Solution:-

Find the LCM for these three numbers (30, 40 and 60).

30 = 2×3×5.
40 = 2³×5.
60 = 2²×3×5.

LCM = 2³×3×5 ---> 120.

Then, 120+7 = 127. This number leaves remainder 7 when divided by these three numbers.

Hence, the smallest number is 127.

Solution:

To find the smallest number which when divided by 30,40 and 60 leaves the remainder 7 in each case, we need to use the concept of LCM (Least Common Multiple) and Congruence.

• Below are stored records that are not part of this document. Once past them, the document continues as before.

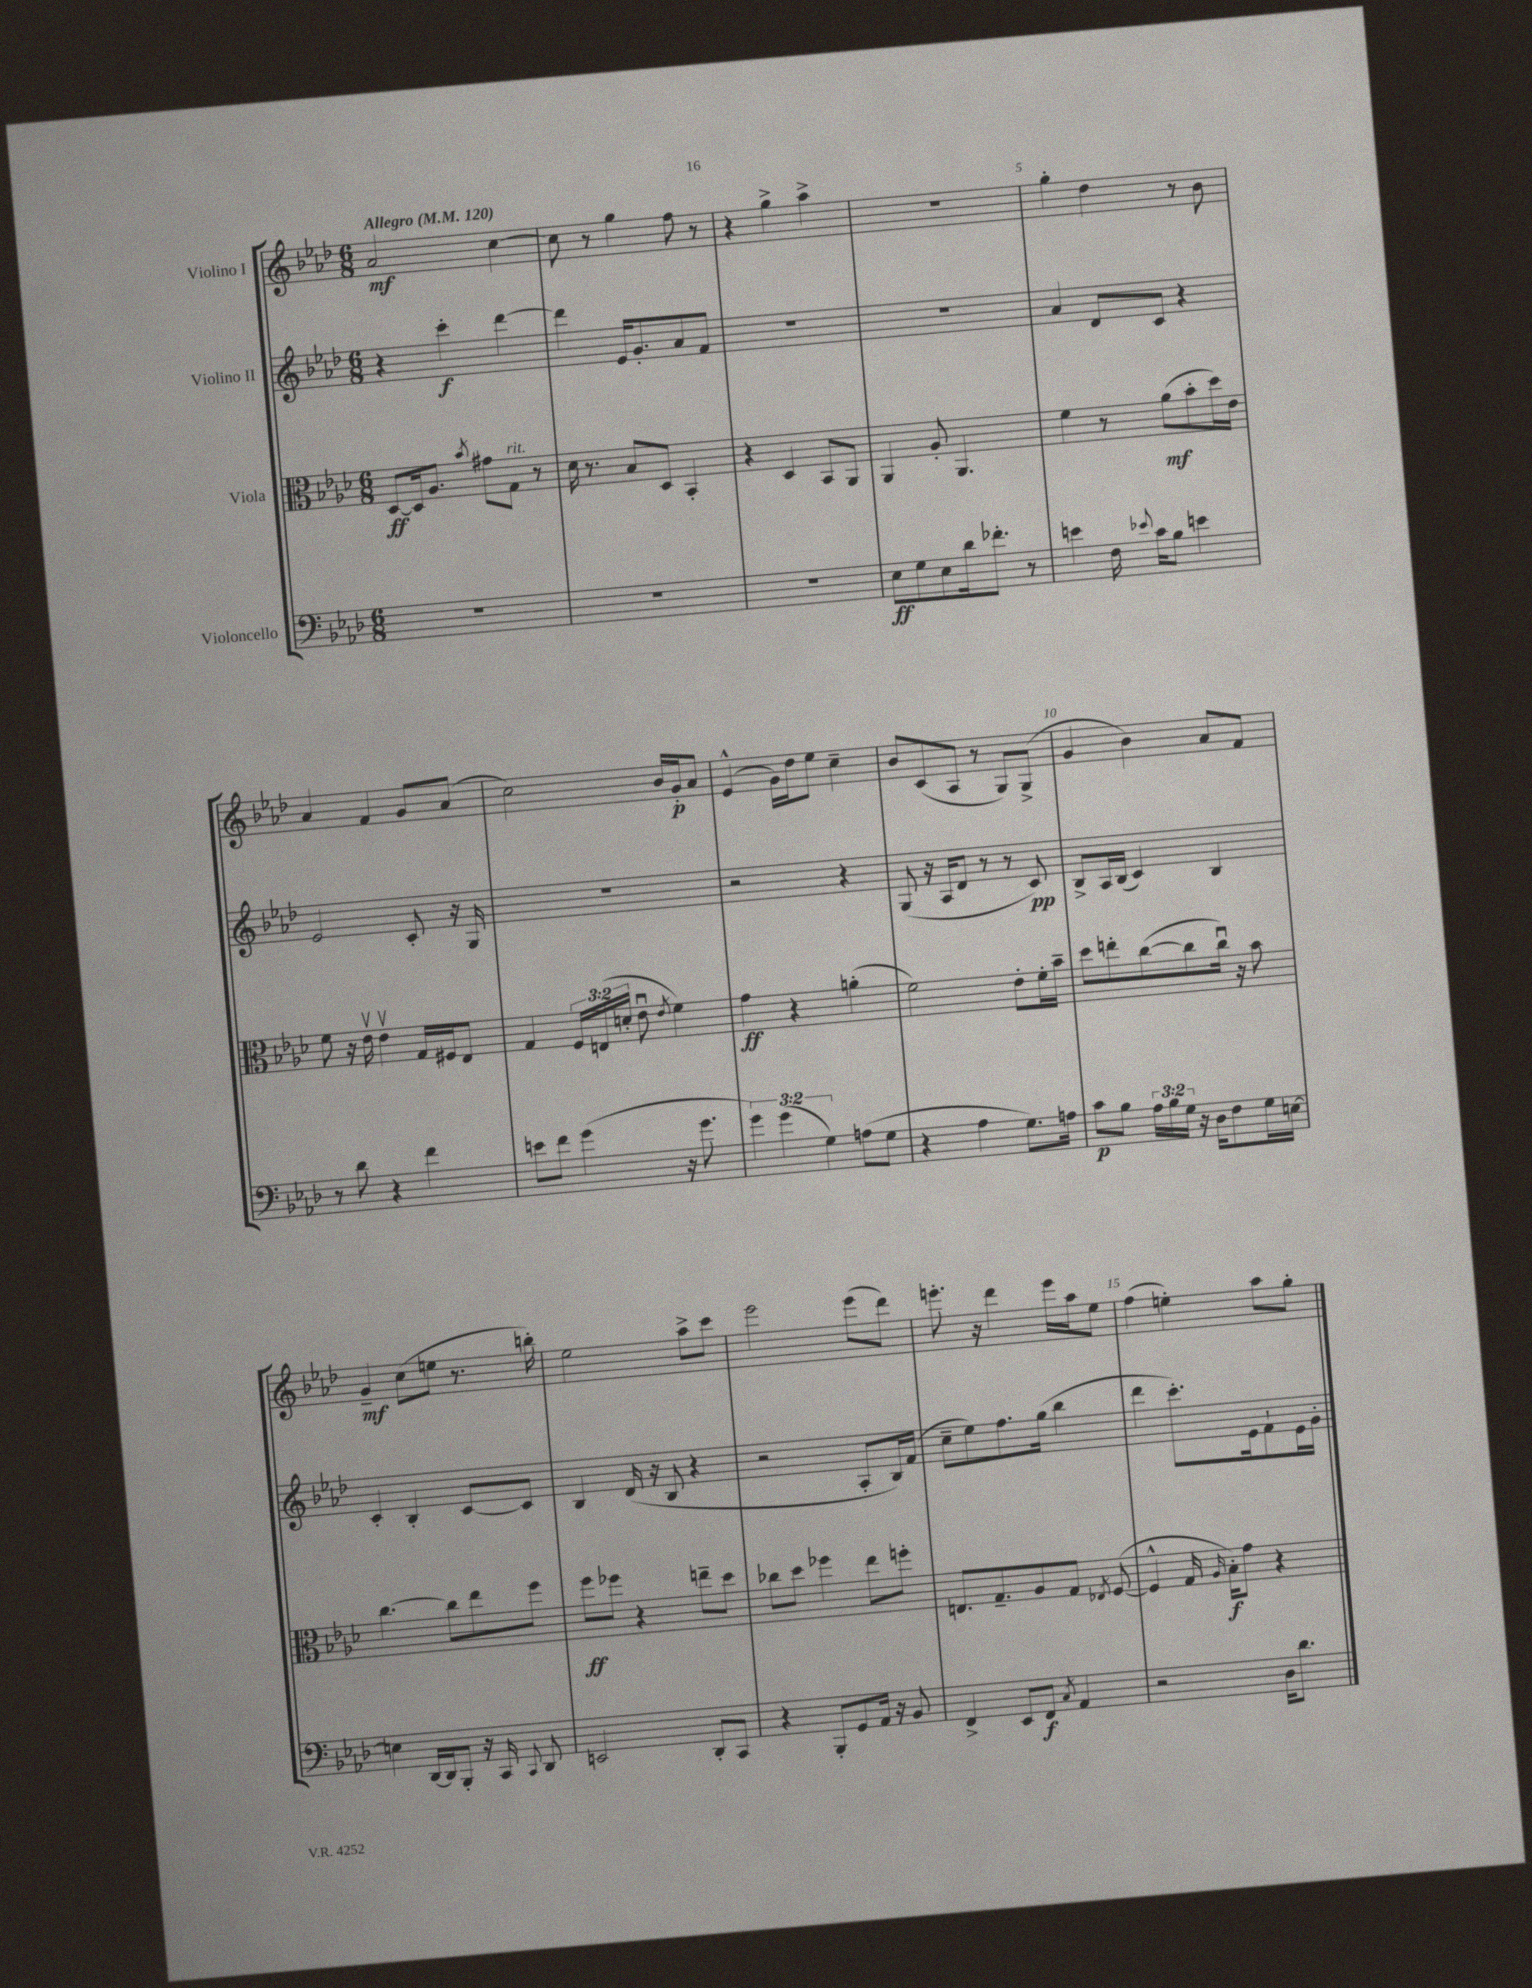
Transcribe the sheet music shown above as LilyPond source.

<<
\new StaffGroup <<
\new Staff = "s0" \with { instrumentName = "Violino I" } {
    \clef treble \key aes \major \numericTimeSignature \time 6/8 \tempo "Allegro" 4 = 120
    \autoBeamOff aes'2\mf c''4~ |
    c''8 r8 g''4 f''8 r8 |
    r4 g''4-> aes''4-> |
    R2. |
    g''4-. des''4 r8 bes'8 |
    aes'4 f'4 g'8[ aes'8]( |
    c''2) bes'16[ g'16-.\p aes'8] |
    ees'4-^( g'16[) des''16 ees''8] c''4-- |
    bes'8[ c'8( aes8] r8 g8[) g8]->( |
    g'4 bes'4) aes'8[ f'8] |
    g'4--\mf c''8[( e''8] r8. b''16-.) |
    ees''2 aes''8[-> c'''8] |
    ees'''2 ees'''8[( des'''8]) |
    e'''8.-. r16 des'''4 e'''16[ aes''16 ees''8] |
    f''4( e''4-.) aes''8[ g''8]-. \bar "|." |
}
\new Staff = "s1" \with { instrumentName = "Violino II" } {
    \clef treble \key aes \major \numericTimeSignature \time 6/8
    \autoBeamOff r4 c'''4-.\f des'''4~ |
    des'''4 ees'16[ g'8.-. aes'8 f'8] |
    R2. |
    R2. |
    aes'4 des'8[ c'8] r4 |
    ees'2 c'8-. r16 g16 |
    R2. |
    r2 r4 |
    g8( r16 aes16[ des'8] r8 r8 c'8\pp) |
    bes8[-> aes16 bes16]( c'4) bes4 |
    c'4-. bes4-. c'8[~ c'8] |
    bes4 des'16( r16 bes8 r4 |
    r2 aes8[-. bes16) f'16]( |
    c''8[-- ees''8) f''8. g''16]( bes''4 |
    des'''4 c'''8.[-.) ees'16 f'8-! ees'16 g'16]-. \bar "|." |
}
\new Staff = "s2" \with { instrumentName = "Viola" } {
    \clef alto \key aes \major \numericTimeSignature \time 6/8 \override Staff.TupletNumber.text = #tuplet-number::calc-fraction-text
    \autoBeamOff des8[~\ff des16 aes8.] \acciaccatura { bes'8 } gis'8[ g8]^\markup { \italic "rit." } r8 |
    des'16 r8. bes8[ des8] bes,4-. |
    r4 des4 bes,8[ aes,8] |
    aes,4 aes8-. aes,4. |
    f'4 r8 aes'8[\mf( bes'8-. des''16) ees'16] |
    f'8 r16 ees'16\upbow ees'4\upbow g16[ fis16 ees8] |
    g4 \tuplet 3/2 { f16[ e16( d'16]-. } ees'8\downbow \acciaccatura { ees'8 } f'4) |
    g'4\ff r4 a'4-.( |
    f'2) ees'8[-. f'16-. bes'16]-- |
    des''8[ e''8-. c''8~( c''8 c''16]\downbow) r16 bes'8 |
    c''4.~ c''8[ ees''8 f''8] |
    f''8[\ff fes''8] r4 e''8[-- des''8] |
    ces''8[ des''8] fes''4 ees''8[ f''8]-. |
    e8.[ g8.-- aes8 g8] \acciaccatura { ees8 } f8~( |
    f4-^ g16 \grace { aes16 } bes16[-.\f) g'8] r4 \bar "|." |
}
\new Staff = "s3" \with { instrumentName = "Violoncello" } {
    \clef bass \key aes \major \numericTimeSignature \time 6/8 \override Staff.TupletNumber.text = #tuplet-number::calc-fraction-text
    \autoBeamOff R2. |
    R2. |
    R2. |
    ees8[\ff g8 ees8 des'16 fes'8.]-. r8 |
    e'4 f16 \appoggiatura { ees'8 } c'16[ bes8] e'4 |
    r8 des'8 r4 f'4 |
    e'8[ f'8] g'4( r16 g'8. |
    \tuplet 3/2 { g'4) g'4( g4) } a8[( g8] |
    r4 aes4 g8.[) a16] |
    c'8[\p bes8] \tuplet 3/2 { aes16[ bes16 g16] } r16 des16[ f8 g16 e16]~ |
    e4 des,16[~ des,16 bes,,8]-. r16 c,16 \appoggiatura { c,8 } des,8 |
    e,2 des,8[-. c,8] |
    r4 bes,,8[-. g,8 aes,16] r16 bes,8 |
    f,4-> ees,8[ f,8]\f \acciaccatura { c8 } aes,4 |
    r2 des16[ des'8.] \bar "|." |
}
>>
>>
\layout { \context { \Score \override BarNumber.break-visibility = ##(#f #t #t) barNumberVisibility = #(every-nth-bar-number-visible 5) } }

- LCM of 30, 40 and 60 is 120. This means that any number that satisfies the given conditions must be a multiple of 120.
- Let's assume that the required number is N. Then we can write:
N ≡ 7 (mod 30)
N ≡ 7 (mod 40)
N ≡ 7 (mod 60)
- We can use the Chinese Remainder Theorem to solve these congruences simultaneously. This gives us:
N ≡ 67 (mod 120)
- Therefore, the smallest number which satisfies the given conditions is 67.

Explanation:

- The given problem involves finding a number that satisfies certain divisibility conditions. Such problems can be solved using the concepts of LCM and Congruence.
- LCM of two or more numbers is the smallest number that is divisible by all of them. In this case, the LCM of 30, 40 and 60 is 120. This means that any number that satisfies the given conditions must be a multiple of 120.
- Congruence is a relation between two numbers that have the same remainder when divided by a certain number. In this case, we are given that the required number leaves a remainder of 7 when divided by 30, 40 and 60. We can express this using the congruence notation as shown above.
- The Chinese Remainder Theorem is a theorem in number theory that gives a solution to a system of simultaneous linear congruences. In this case, we have three congruences that we need to solve simultaneously. The theorem gives us a unique solution modulo the LCM of the moduli (in this case, 120).
- Solving the congruences using the Chinese Remainder Theorem as shown above gives us the required solution, which is 67.